■ **Data under study**
┄┄┄┄┄┄┄┄┄┄┄┄┄┄┄┄┄┄┄┄

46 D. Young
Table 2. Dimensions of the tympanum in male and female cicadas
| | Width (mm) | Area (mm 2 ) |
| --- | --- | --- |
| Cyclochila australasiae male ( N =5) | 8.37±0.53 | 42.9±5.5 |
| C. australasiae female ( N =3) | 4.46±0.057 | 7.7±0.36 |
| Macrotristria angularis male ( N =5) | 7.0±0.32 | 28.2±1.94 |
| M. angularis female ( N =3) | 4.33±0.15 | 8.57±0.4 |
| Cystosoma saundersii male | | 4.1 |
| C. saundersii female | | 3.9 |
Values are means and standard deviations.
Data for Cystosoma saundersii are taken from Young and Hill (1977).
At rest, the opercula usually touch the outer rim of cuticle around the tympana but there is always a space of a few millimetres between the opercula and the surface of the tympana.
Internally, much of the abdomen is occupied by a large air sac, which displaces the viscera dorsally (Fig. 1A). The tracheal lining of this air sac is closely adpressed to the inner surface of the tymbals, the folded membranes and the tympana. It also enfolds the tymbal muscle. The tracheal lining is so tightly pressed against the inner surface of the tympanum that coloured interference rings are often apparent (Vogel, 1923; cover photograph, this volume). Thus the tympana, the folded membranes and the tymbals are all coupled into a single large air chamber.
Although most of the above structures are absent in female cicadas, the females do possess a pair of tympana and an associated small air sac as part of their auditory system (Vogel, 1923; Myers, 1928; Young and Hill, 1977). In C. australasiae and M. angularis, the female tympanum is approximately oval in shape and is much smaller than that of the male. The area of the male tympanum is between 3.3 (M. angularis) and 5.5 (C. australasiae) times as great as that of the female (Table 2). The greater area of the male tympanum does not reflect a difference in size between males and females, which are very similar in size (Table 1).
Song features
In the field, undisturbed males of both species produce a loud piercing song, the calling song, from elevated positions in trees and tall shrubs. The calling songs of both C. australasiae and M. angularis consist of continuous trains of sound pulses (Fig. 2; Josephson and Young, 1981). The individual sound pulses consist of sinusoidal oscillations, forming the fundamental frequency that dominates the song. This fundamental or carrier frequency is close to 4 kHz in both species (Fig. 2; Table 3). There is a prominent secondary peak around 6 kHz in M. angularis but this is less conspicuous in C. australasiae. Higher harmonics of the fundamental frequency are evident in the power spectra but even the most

┄┄┄┄┄┄┄┄┄┄┄┄┄┄┄┄┄┄┄┄

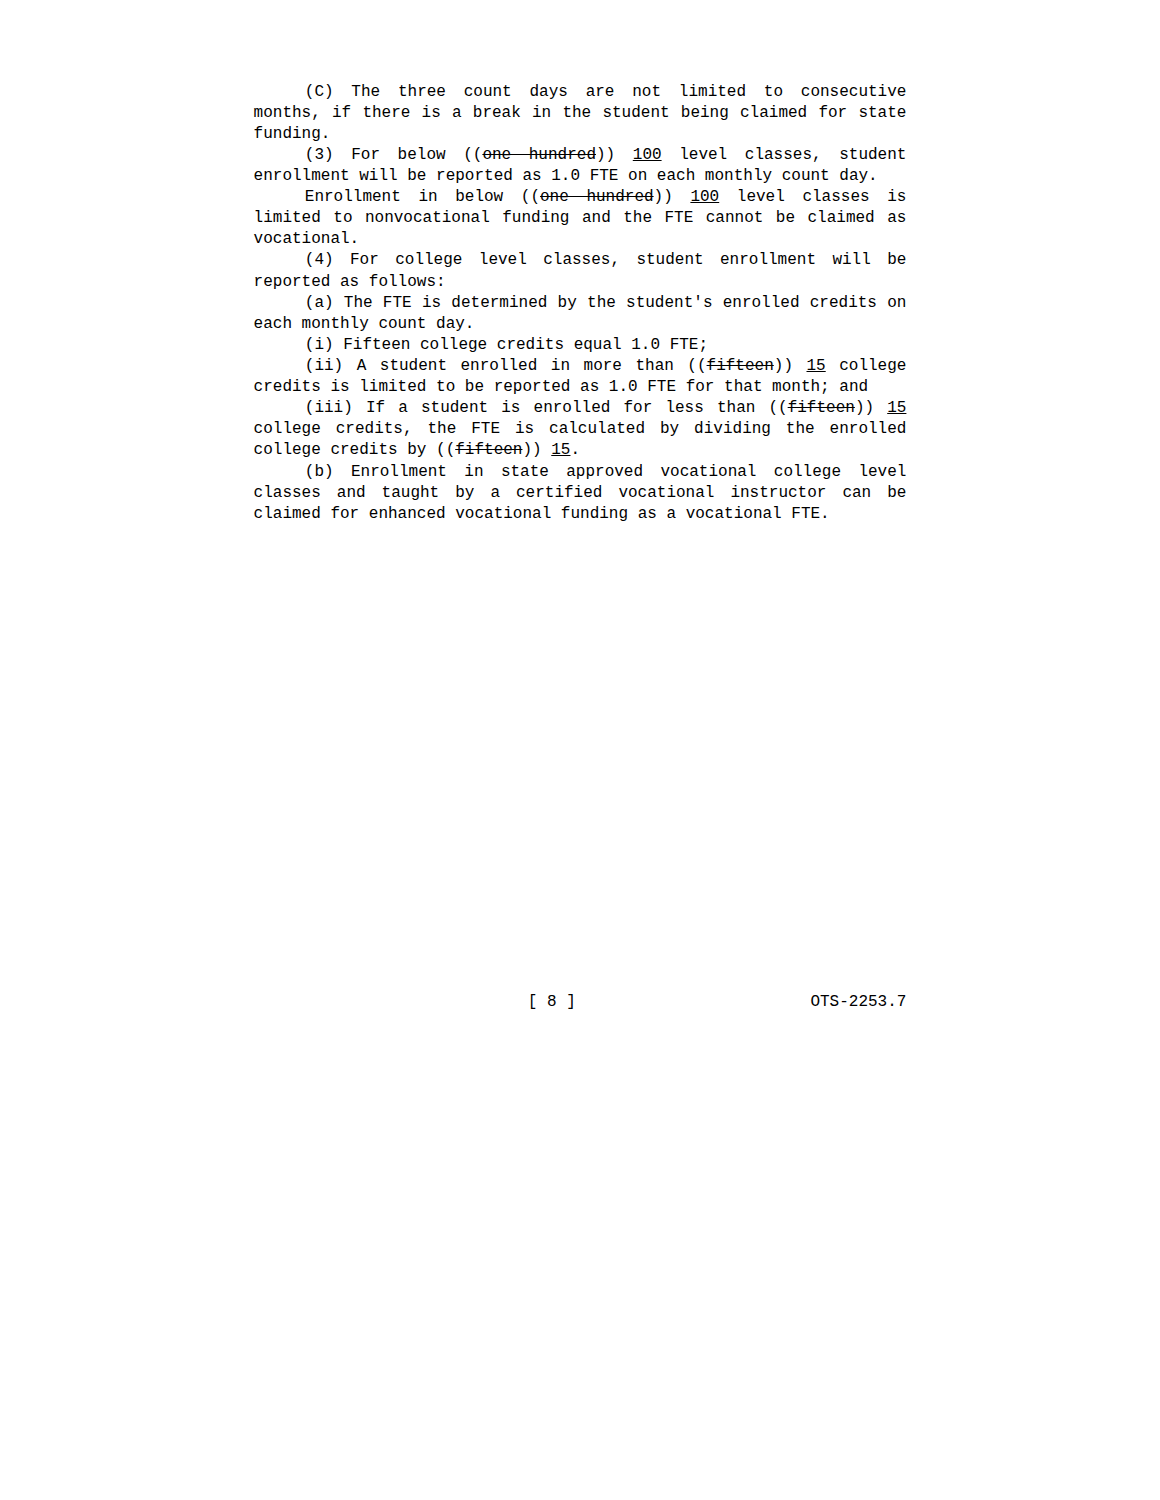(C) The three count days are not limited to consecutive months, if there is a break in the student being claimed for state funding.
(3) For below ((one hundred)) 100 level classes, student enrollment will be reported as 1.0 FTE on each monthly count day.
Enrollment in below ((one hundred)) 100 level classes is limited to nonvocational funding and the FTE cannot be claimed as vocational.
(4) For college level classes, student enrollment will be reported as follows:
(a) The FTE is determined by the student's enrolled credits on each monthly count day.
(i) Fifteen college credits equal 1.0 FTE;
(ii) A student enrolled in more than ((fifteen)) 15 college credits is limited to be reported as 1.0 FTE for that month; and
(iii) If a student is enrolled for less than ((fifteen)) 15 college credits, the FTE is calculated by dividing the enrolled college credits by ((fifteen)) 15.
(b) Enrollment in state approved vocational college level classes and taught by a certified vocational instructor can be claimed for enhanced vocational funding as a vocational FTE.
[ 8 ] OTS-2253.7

┄┄┄┄┄┄┄┄┄┄┄┄┄┄┄┄┄┄┄┄

■ **Work instruction**
Would you print exactly, and only, the lines of the data above from the line with "(3) For below" through the line with "[ 8 ] OTS-2253.7", inclusive?

■ **Answer space**
(3) For below ((one hundred)) 100 level classes, student enrollment will be reported as 1.0 FTE on each monthly count day.
Enrollment in below ((one hundred)) 100 level classes is limited to nonvocational funding and the FTE cannot be claimed as vocational.
(4) For college level classes, student enrollment will be reported as follows:
(a) The FTE is determined by the student's enrolled credits on each monthly count day.
(i) Fifteen college credits equal 1.0 FTE;
(ii) A student enrolled in more than ((fifteen)) 15 college credits is limited to be reported as 1.0 FTE for that month; and
(iii) If a student is enrolled for less than ((fifteen)) 15 college credits, the FTE is calculated by dividing the enrolled college credits by ((fifteen)) 15.
(b) Enrollment in state approved vocational college level classes and taught by a certified vocational instructor can be claimed for enhanced vocational funding as a vocational FTE.
[ 8 ] OTS-2253.7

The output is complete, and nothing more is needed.